The Gunderson family of Ohio seem to have little reason to get involved in the conflict, being neither Southerners nor having any connection with the shipping and manufacturing of the North. They are farmers struggling with the massive work load of running two farms. Per , the father, pushes himself to do his work in spite of an injury to his leg which never properly heals. His wife, Amanda, believes anything, even her husband’s disability, can somehow be overcome, if she works hard enough. Their son, Ivor, is more pessimistic since his wife abandoned him and their infant daughter, leaving him bitter and unable to trust another woman. He is determined to raise his daughter with only his mother’s help and to ease his father’s burden. Still he longs to join the military unit leaving Ohio, and his parents encourage him to leave his daughter with them while he joins the men marching off to preserve the union. He leaves, expecting a brief military action that will keep him from his farm no more than a few months.
Choosing Sides
A House Divided introduces the reader to the ugliness that was slavery in a land that prided itself upon the establishment of freedom and a commitment to individual liberty. Allen astutely points out that it wasn’t just a few Southern plantation owners who grew wealthy from slave labor. Much of the North’s wealth could be traced back to the same laborers who provided the cotton for Northern mills and filled the holds of Northern ships. She also addresses in a minor way the political maneuvering for power that played a key role in the hostility between differing factions throughout the country.
This story begins to take shape as our young country sees its men and women begin to choose sides in the conflict to come. Allen takes us in this first volume from the secession of South Carolina in late 1860 to the battlefields of Virginia in December of 1861 and from the idealistic notion of causes, heroism, and victory to the reality of fear, shivering in the cold, and seeing men bleed out their lives in the oozing mud of winter.
Allen does a commendable job of creating characters the reader can care about and in introducing a background for her characters that brings the 1860’s to life. She uses a storytelling style that blends the smaller stories of each character’s life into a broader story that encompasses the Civil War years. Civil War aficionados may find fault with some of the liberties she took in a few instances with places and dates, but for the most part the events portrayed are historically accurate.
The cover and a section of photographs at the back of the book, shot from Civil War reenactments, are interesting and add detail to the book. Each chapter begins with a significant quote taken from the speeches and diaries of various people of the Civil War era. A couple of the quotes Allen uses came from Brigham Young, some from Lincoln, and others from both ordinary people and well-known historical figures, both black and white. The quotes not only sum up the events of the particular chapter, but give rise to serious thought concerning the issues of that day which still have not been completely resolved in our day.

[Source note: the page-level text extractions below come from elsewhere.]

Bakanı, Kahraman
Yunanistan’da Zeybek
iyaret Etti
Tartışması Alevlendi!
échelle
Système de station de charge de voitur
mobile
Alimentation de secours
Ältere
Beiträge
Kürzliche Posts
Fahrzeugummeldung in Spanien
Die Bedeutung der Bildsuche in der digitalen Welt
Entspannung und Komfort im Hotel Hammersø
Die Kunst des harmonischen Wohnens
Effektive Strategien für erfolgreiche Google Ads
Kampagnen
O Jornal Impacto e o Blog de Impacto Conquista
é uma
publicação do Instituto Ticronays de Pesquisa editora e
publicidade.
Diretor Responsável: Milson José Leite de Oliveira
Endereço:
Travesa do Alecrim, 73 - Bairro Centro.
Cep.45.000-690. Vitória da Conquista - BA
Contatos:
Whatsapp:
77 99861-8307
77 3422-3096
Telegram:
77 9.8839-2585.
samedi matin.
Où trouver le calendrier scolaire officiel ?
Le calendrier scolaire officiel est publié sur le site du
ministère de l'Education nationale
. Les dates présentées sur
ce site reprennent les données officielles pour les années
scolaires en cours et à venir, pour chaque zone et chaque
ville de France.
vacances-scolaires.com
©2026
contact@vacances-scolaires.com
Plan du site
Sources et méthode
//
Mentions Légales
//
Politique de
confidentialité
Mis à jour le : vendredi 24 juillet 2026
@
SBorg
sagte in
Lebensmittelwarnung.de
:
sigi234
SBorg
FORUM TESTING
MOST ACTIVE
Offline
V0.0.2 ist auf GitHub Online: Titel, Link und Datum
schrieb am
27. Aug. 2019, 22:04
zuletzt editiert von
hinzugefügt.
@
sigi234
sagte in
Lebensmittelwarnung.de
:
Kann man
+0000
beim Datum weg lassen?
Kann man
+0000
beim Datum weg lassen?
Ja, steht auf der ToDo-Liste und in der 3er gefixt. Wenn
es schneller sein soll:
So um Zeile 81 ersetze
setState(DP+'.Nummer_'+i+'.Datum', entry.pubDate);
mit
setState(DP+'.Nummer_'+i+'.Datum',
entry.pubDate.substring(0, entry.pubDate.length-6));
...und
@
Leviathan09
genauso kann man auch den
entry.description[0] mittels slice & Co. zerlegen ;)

There are several stylistic issues that bothered me in this book which have nothing to do with the story or how well it is written, though they were distractions to me. Style manuals I am familiar with place the name of the person being quoted flush right at the bottom of the quote rather than indented left. Also, there is no need for a comma when the old English style of stating a date is used such as in 26 January 1861.
Perhaps the point that impresses me most with this book is the way Allen sees inspiration, the gentle voice of the Holy Spirit, or if you will, the Light of Christ, working in the hearts and minds of those people who took a stand against evil both in the North and the South. It is a book destined to take its place as one of the most readable historical novels published for the LDS market. It is not only a thought-provoking story, but a spiritual experience.